Principal pens note nixing 'white' chant at games over 'current social climate' — and students react

Blue and white are the school colors at Connecticut's East Hampton High.

Naturally, students there have over the years utilized school colors in chants: "We say blue, you say white! Blue, white! Blue, white!" is a familiar rallying cry at games, WFSB-TV reported.

Image source: WFSB-TV

In addition to home games often dominated by "white outs" (a common fan practice of agreeing to wear white shirts to games), the senior class has carved out a special chant for themselves, shortening it to just "White! White! White!"

And that apparently became a problem.

WFSB reported that principal John Fidler penned a note last week saying that due to the "current social climate across our country, our use of the ‘White’ cheer is under suspension. Please show your pride in our town and in our school through other means when cheering on our teams."

As you can imagine, that didn't sit too well with students.

“It's not really that big of a deal to me or to any of our sophomore class," student Kylie O’Brien told WFSB. "I don't understand why it's a problem now."
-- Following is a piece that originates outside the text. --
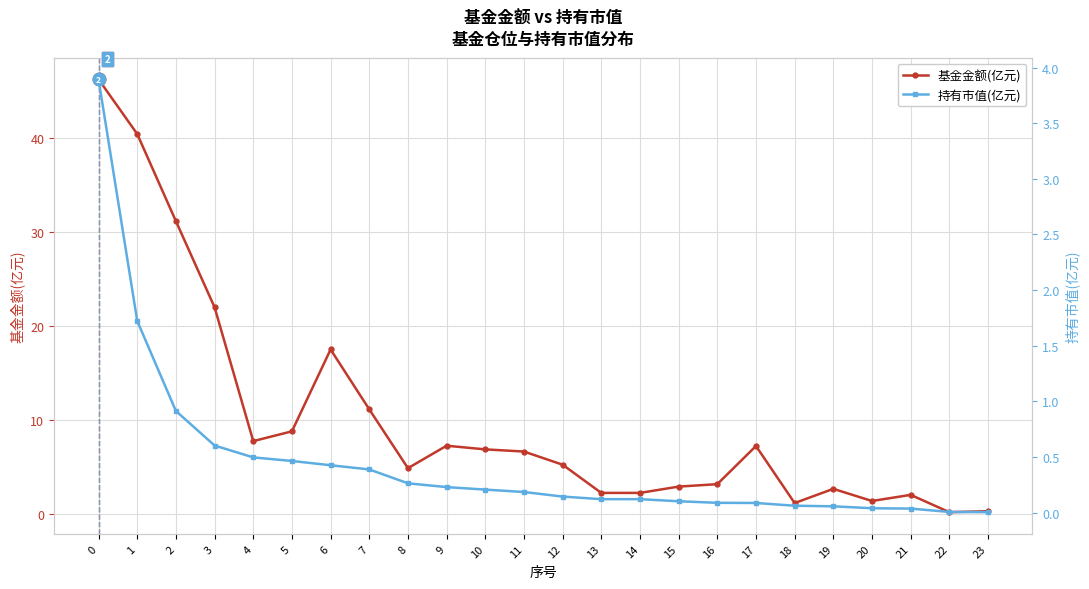

Reading right to left, what are all the values shown in this chart?

基金金额(亿元): 23=0.3	22=0.2	21=2.0	20=1.4	19=2.7	18=1.2	17=7.2	16=3.2	15=2.9	14=2.2	13=2.2	12=5.2	11=6.7	10=6.9	9=7.3	8=4.9	7=11.1	6=17.5	5=8.8	4=7.8	3=22.0	2=31.2	1=40.4	0=46.2
持有市值(亿元): 23=0.0	22=0.0	21=0.0	20=0.0	19=0.1	18=0.1	17=0.1	16=0.1	15=0.1	14=0.1	13=0.1	12=0.1	11=0.2	10=0.2	9=0.2	8=0.3	7=0.4	6=0.4	5=0.5	4=0.5	3=0.6	2=0.9	1=1.7	0=3.9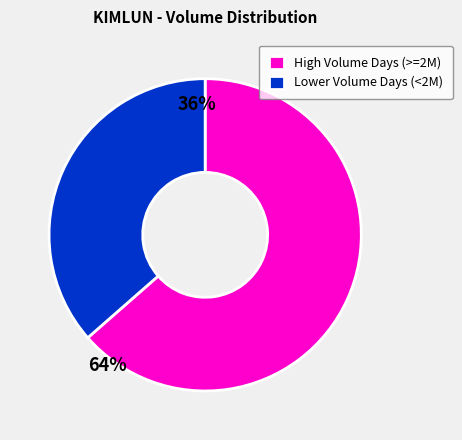

Between High Volume Days (>=2M) and Lower Volume Days (<2M), which is larger?

High Volume Days (>=2M)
The station said Jordan Michnowicz wrote on Facebook that “this stuff has me outraged they are trying to take a simple chant that our school has done for years and years. They are trying to make it about race.”

Brandon Kochuk concurred, the station added, noting that seniors only say "white" — and not "white power or anything involving race."

But Superintendent Paul Smith told WFSB that the chant has "kind of outgrown just being done in our gym and at pep rallies and there's a time and a place where the cheer is appropriate and a time when it may appear insensitive."

Smith added to the station that East Hampton teams are dressed in blue for road games and that the chant "white, white, white, over and over" isn't necessarily understood by others.

In the end, school officials met with the senior class last Thursday about the issue, and Smith told WFSB the chant is not suspended.

“He is not telling them what they can say and can't say in the gym at the games," Smith said, presumably referring to principal Fidler. "He wants them to come, but he also wants them to reflect the positive things they do outside of the gym as well."